Sarah Leyman, The Ohio State University
AMPHIBIAN MICROBIOMES AS INDICATORS OF INDIVIDUAL AND ENVIRONMENTAL HEALTH
Sarah Leyman1, Barbara Wolfe1, Paula Mouser2
1The Ohio State University College of Veterinary Medicine, 1900 Coffey Road, Columbus, OH, USA
2The Ohio State University Department of Civil, Environmental and Geodectic Engineering, 2070 Neil Avenue, Columbus, OH, USA
Amphibians depend on their cutaneous microbial community as a first line of immune defense against disease. However, very few studies have been performed to characterize the bacterial genera found on the skin of different amphibian species and under different water quality conditions. The goal of this study was to classify the bacterial genera present on the skin of two Lithobates species living in lakes of highly variant water characteristics on a reclaimed surface mine. A second objective was to develop a baseline frog microbiome library on the site prior to shale gas exploration in order to monitor microbiome changes in association with environmental disturbance. Northern green frogs (Lithobates clamitans melanota) and American bullfrogs (Lithobates catesbeiana) were caught from 10 different lakes on the Wilds in Cumberland, OH. Skin swabs were collected following a sterile saline solution rinse for bacterial characterization and to test for Batrachochytrium dendrobatiditis (Bd), the etiologic agent of amphibian chytridiomycosis.

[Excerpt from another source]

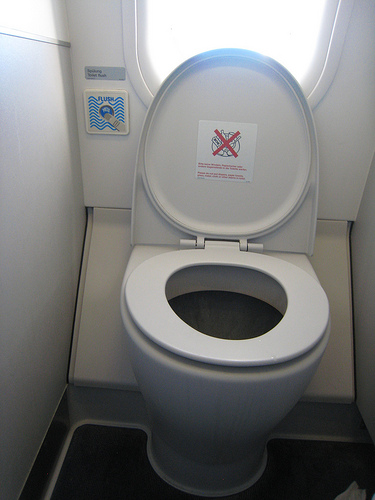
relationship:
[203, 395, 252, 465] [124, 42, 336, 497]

Pharyngeal swabs were taken to test for ranavirus, another emerging disease of amphibians, and blood samples were collected to assess the heterophil-lymphocyte ratio as an indicator of stress. Water quality parameters were documented and water samples collected for chemical analysis at the time of frog capture for each site. The DNA was extracted from the bacterial swabs and sequenced using 454 pyro-sequencing. At least one frog from each site tested was positive for Bd, but no frogs were positive for ranavirus. Water quality among sites varied with regard to pH (4.10 to 8.66), conductivity (137.5 μS/cm to 3.51 mS/cm), ionic content, and dissolved organic carbon (0.13 mg/L to 11.7 mg/L). Our study identified over 300 different genera of microbes representing 68 orders present on frogs on this site. Water quality parameters were found to be associated with differential microbial colonization and physiologic parameters.